4Kモニタ、高解像度タブレット--気になる高精細液晶のポイントと使いこなし方 - (page 2)

もっと広い範囲を表示したいなら

 もう1つの高精細液晶のメリットは、表示範囲が広がり、一度に多くの情報を見られるようになることだ。例えばExcelで作った表を、スクロールせず一度に見渡せる範囲が広くなる。数値を見比べることも容易になり、より業務が効率化する。

ディスプレイの項目の表示を小さくすると、このような表示になる。10.1型画面でこの表示はかなり小さく、人によっては見えにくいが、一覧性は高まる
ディスプレイの項目の表示を小さくすると、このような表示になる。10.1型画面でこの表示はかなり小さく、人によっては見えにくいが、一覧性は高まる

 ただし、表示範囲が広くなっても画面の絶対サイズは変わらないため、文字がより小さく表示される。「小さい文字が見えにくい」という人にはメリットにならない。

設問 →
a. 高精細液晶についての本文では、表示範囲が広がる例としてどのソフトウェアで作った表が挙げられていますか。
b. 高精細液晶についての本文のうち、「もう1つの高精細液晶のメリッ」から「う人にはメリットにならない。」までを一字一句変えずに書き写してください。
c. 高精細液晶についての本文の最後の文に続く部分を書いてください。

収録データ →
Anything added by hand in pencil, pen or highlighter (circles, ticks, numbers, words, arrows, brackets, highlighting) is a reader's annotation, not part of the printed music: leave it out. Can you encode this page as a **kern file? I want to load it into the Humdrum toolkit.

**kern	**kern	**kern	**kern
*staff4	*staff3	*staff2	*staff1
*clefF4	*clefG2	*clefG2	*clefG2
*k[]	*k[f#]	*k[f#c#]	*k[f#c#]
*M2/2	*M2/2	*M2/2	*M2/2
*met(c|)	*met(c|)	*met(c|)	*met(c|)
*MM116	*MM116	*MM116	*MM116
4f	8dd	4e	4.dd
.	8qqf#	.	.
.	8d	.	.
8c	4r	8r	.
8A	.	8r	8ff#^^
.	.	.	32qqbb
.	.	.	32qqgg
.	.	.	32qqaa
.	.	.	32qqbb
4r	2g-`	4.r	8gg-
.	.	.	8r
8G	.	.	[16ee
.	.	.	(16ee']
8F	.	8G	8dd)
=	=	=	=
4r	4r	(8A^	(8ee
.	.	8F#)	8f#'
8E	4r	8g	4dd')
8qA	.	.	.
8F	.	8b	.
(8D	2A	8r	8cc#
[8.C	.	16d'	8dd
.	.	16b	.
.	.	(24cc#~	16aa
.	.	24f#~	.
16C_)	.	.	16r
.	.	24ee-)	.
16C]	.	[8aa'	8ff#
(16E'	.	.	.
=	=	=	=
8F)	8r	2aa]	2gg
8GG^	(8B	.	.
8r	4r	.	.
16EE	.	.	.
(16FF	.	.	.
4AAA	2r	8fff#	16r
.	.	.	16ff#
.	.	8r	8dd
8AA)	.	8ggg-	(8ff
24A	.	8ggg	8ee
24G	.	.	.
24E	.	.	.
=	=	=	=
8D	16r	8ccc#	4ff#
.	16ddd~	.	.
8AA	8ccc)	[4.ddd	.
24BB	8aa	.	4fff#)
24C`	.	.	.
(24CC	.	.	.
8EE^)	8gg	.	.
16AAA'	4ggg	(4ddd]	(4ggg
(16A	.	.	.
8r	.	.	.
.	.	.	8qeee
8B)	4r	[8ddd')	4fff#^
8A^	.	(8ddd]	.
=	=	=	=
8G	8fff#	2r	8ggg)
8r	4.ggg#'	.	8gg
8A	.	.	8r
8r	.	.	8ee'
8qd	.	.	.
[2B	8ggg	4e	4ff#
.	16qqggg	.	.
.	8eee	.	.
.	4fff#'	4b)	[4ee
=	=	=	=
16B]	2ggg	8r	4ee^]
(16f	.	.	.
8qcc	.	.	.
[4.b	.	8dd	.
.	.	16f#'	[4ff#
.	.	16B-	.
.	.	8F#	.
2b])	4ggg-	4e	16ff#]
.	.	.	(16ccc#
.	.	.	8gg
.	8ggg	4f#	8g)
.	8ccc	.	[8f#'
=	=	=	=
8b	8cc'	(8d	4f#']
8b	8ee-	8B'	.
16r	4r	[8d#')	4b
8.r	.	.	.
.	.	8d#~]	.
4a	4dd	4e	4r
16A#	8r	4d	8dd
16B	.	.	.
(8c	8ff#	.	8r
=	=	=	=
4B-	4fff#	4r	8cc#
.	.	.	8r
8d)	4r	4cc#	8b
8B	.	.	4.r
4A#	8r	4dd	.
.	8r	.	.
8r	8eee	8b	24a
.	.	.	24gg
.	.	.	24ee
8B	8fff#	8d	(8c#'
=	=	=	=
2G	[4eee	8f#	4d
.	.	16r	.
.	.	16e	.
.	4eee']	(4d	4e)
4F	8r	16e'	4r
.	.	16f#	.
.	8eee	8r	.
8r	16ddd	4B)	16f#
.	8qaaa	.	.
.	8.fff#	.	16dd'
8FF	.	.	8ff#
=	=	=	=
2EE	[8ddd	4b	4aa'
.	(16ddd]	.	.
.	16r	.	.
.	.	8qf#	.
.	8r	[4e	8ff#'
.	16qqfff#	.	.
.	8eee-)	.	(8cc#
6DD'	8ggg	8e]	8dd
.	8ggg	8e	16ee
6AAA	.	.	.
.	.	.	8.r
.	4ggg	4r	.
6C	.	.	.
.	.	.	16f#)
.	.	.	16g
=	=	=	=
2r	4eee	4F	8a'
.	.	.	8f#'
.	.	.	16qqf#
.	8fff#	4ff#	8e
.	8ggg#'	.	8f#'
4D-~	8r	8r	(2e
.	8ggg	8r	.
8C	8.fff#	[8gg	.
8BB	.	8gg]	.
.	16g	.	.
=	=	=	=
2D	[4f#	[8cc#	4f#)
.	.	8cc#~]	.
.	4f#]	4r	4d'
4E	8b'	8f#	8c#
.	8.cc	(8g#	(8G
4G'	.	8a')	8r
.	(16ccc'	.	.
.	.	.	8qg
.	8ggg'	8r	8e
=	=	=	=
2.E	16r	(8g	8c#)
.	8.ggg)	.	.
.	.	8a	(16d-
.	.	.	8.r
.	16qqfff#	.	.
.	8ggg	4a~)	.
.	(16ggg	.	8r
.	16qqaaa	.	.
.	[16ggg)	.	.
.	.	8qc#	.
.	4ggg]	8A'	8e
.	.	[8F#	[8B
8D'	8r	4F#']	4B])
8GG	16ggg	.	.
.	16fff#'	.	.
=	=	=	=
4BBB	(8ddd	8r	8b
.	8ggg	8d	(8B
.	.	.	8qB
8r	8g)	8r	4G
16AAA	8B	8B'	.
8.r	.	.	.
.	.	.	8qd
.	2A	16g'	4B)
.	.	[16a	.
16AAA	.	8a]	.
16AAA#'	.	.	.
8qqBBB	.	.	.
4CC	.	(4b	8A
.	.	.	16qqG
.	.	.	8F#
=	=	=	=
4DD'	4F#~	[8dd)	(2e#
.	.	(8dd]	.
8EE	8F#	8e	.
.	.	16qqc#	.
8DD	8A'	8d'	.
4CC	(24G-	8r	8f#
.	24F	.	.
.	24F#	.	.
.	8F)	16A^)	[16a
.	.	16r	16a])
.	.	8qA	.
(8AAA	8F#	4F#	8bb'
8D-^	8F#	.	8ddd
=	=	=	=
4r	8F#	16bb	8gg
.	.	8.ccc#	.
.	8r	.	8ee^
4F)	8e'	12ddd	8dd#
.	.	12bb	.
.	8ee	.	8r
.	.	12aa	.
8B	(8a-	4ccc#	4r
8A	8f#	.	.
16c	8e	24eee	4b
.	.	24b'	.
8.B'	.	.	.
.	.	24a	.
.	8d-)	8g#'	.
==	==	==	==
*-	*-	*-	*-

解答 →
a. Excel

b.
もう1つの高精細液晶のメリットは、表示範囲が広がり、一度に多くの情報を見られるようになることだ。例えばExcelで作った表を、スクロールせず一度に見渡せる範囲が広くなる。数値を見比べることも容易になり、より業務が効率化する。

ディスプレイの項目の表示を小さくすると、このような表示になる。10.1型画面でこの表示はかなり小さく、人によっては見えにくいが、一覧性は高まる
ディスプレイの項目の表示を小さくすると、このような表示になる。10.1型画面でこの表示はかなり小さく、人によっては見えにくいが、一覧性は高まる

 ただし、表示範囲が広くなっても画面の絶対サイズは変わらないため、文字がより小さく表示される。「小さい文字が見えにくい」という人にはメリットにならない。

c.
 また、表示範囲を広くする設定はたいていの場合、自分でしなければならない。特に高精細液晶のPCを購入すると、初期設定の状態で表示範囲を増やすような設定にはなっておらず、高解像度で表示される。

 最も簡単な方法は、デスクトップの壁紙で右クリックをして「画面の解像度」から「テキストやその他の項目の大きさの変更」をクリック、「すべての項目のサイズを変更する」から設定することだ。高精細の液晶を持った機種は、デフォルトで「大きくする」になっていることが多いが、これを自分の目が許す限り「小さくする」側へスライダーを動かしていく。

 基本的にはこれだけで表示が小さくなるが、一部のソフトウェアは、設定をし直す必要がある。例えばInternet Explorerの場合は、表示倍率を修正する必要がある。やり方はInternet Explorerのウインドウの右上、歯車のアイコンをクリック、倍率をより縮小方向に変更する。ショートカットキーとして[Ctrl]+[+]や[Ctrl]+[-]を押す方法もある。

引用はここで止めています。